5. V est-il un terroriste ?

Avant que l’adaptation cinématographique de V pour Vendetta ne voit le jour, Alan Moore déclarait : « On parle de faire un film sur V pour Vendetta, mais je ne sais pas si l’Amérique est prête à voir débarquer un héros terroriste ».

Dans le roman graphique, V cherche à faire tomber un gouvernement fasciste pour installer l’anarchie – vision anarchiste absente de l’adaptation cinématographique. Selon certains, le film suggère ainsi que le terrorisme est justifiable, dans la mesure où il cherche à contrer un système politique antidémocratique.

Le roman graphique s’achève sur le train conduisant le corps de V vers le 10 Downing Street, afin de faire exploser la demeure du Premier ministre. Il s’agit donc de l’assassinat de l’un des plus hauts dirigeants de l’État britannique ! La destruction du bâtiment consiste ainsi en l’anéantissement d’une idéologie.

Le film quant à lui tourne les choses sous un autre angle : tandis que Westminster explose, les citoyens observent le « feu d’artifice » en retirant leurs masques et l’on comprend ainsi que le société va pouvoir se réinventer. On voit ainsi à quel point le commentaire est légèrement plus lisse dans l’adaptation cinématographique : là où le V du roman graphique est un anarchiste et un terroriste, celui de l’adaptation filmique tient plus de la figure de l’anti-héros. Il fait au fond acte de contre-terrorisme face à un gouvernement terroriste.

C’est peut-être cela qui aura poussé Alan Moore à rejeter (une fois de plus) l’adaptation de son œuvre, demandant à ce que son nom soit retiré du générique et que ses Royalties soient reversées au dessinateur David Lloyd. Moore ira jusqu’à déclarer que le film transforme son œuvre en une histoire de « l’actuel néo-conservatisme américain contre l’actuel libéralisme américain ».

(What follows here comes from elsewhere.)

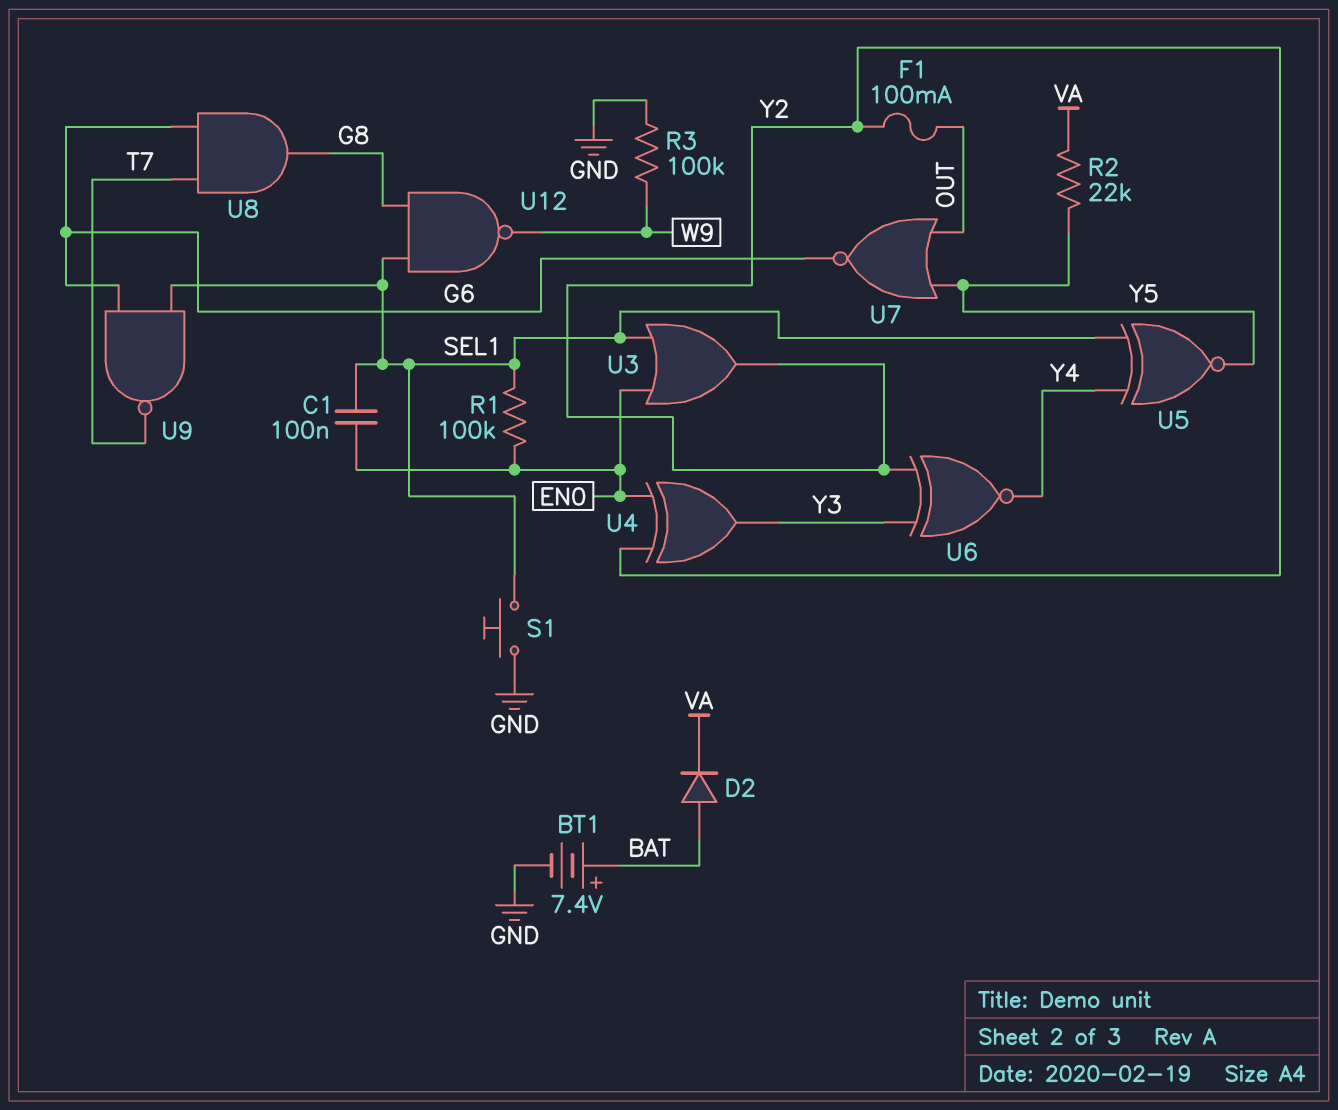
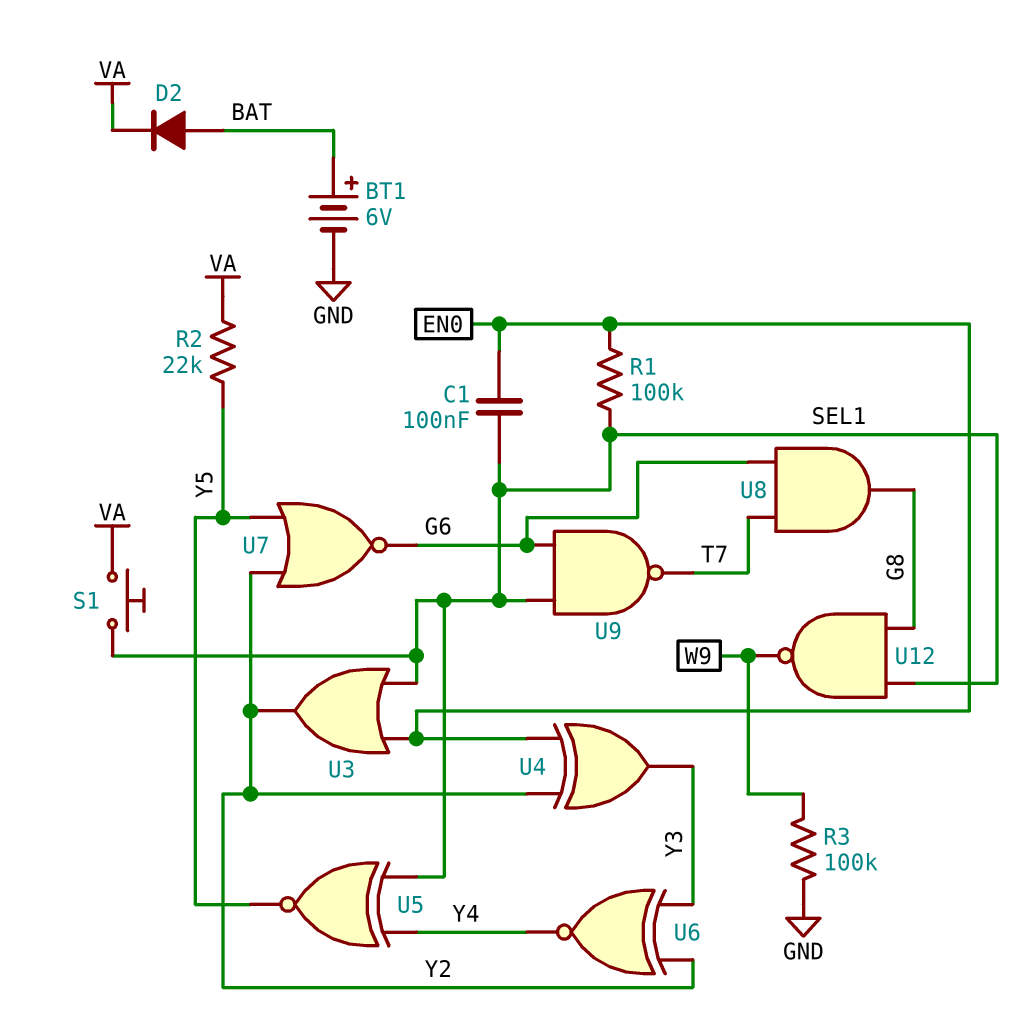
BT1: 7.4V (plus BAT, minus GND) -> 6V (plus BAT, minus GND)
F1: 100mA (OUT, Y2) -> none
S1: button (GND, SEL1) -> button (SEL1, VA)
U7: NOR (in OUT, in Y5, out G6) -> NOR (in Y2, in Y5, out G6)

6. L’impact culturel de V pour Vendetta

Dans sa critique du film de James McTeigue, Alan Moore semble avoir à la fois tort et à la fois raison… La réception de V pour Vendetta à sa sortie semble indiquer que le monde n’était pas prêt pour un héros terroriste.

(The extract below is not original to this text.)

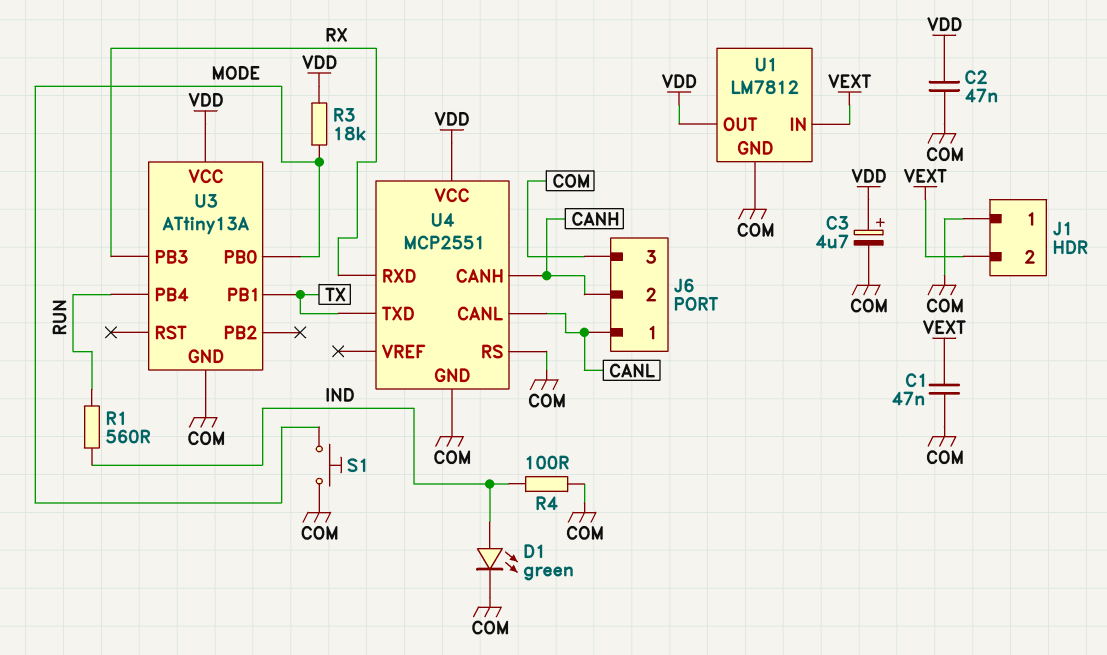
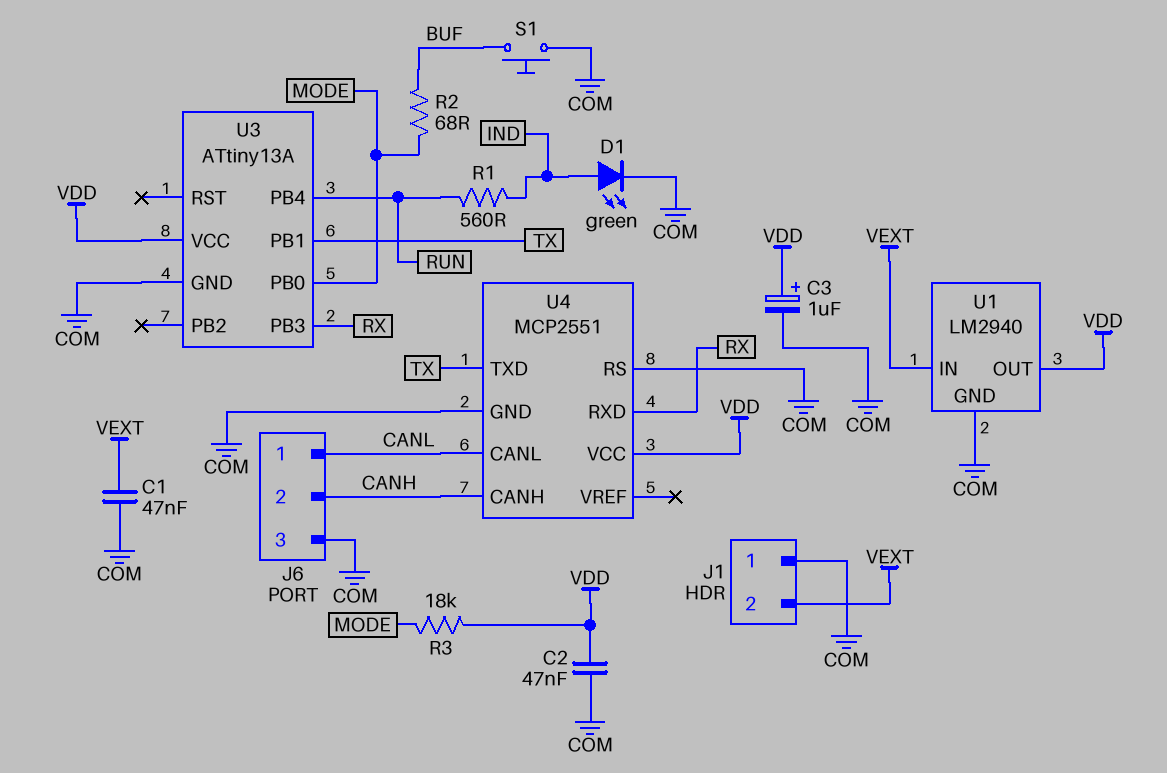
C3: 4.7uF (plus VDD, minus COM) -> 1uF (plus VDD, minus COM)
R2: none -> 68 (BUF, MODE)
R4: 100 (COM, IND) -> none
S1: button (COM, MODE) -> button (BUF, COM)
U1: LM7812 -> LM2940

Cependant, le film s’est créé une réputation au fil des ans, devenant le symbole de toute une résistance. Le mouvement Anonymous reprendra d’ailleurs le masque et les codes visuels présents dans l’adaptation de James McTeigue.

Le masque de V est ainsi devenu le symbole de toute une lutte comme l’est aujourd’hui le Joker de Todd Phillips qui est maintenant réutilisé par divers manifestants à travers le monde pour exprimer le rejet d’un ordre établi. On peut ainsi voir des Jokers à Hong Kong (Chine), Santiago (Chili), La Paz (Bolivie), Lebanon (Liban) comme on pouvait il y a quelques années voir des masques de Guy Fawkes comme un symbole de résistance.

Pour le grand public, il semble que même si le personnage de V soit un terroriste, il constitue surtout un mal nécessaire pour nous sortir de notre immobilisme face aux injustices de ce monde, car il est le symbole d’une lutte teintée d’un espoir en des jours meilleurs. Comme Albert Camus pouvait l’écrire en 1948, V nous rappelle que : « Au sein de vos plus apparents victoires, vous voilà déjà vaincus, parce qu’il y a dans l’homme une force que vous ne réduirez pas, ignorante et victorieuse à tout jamais. C’est cette force qui va se lever et vous saurez alors que votre gloire était fumée ».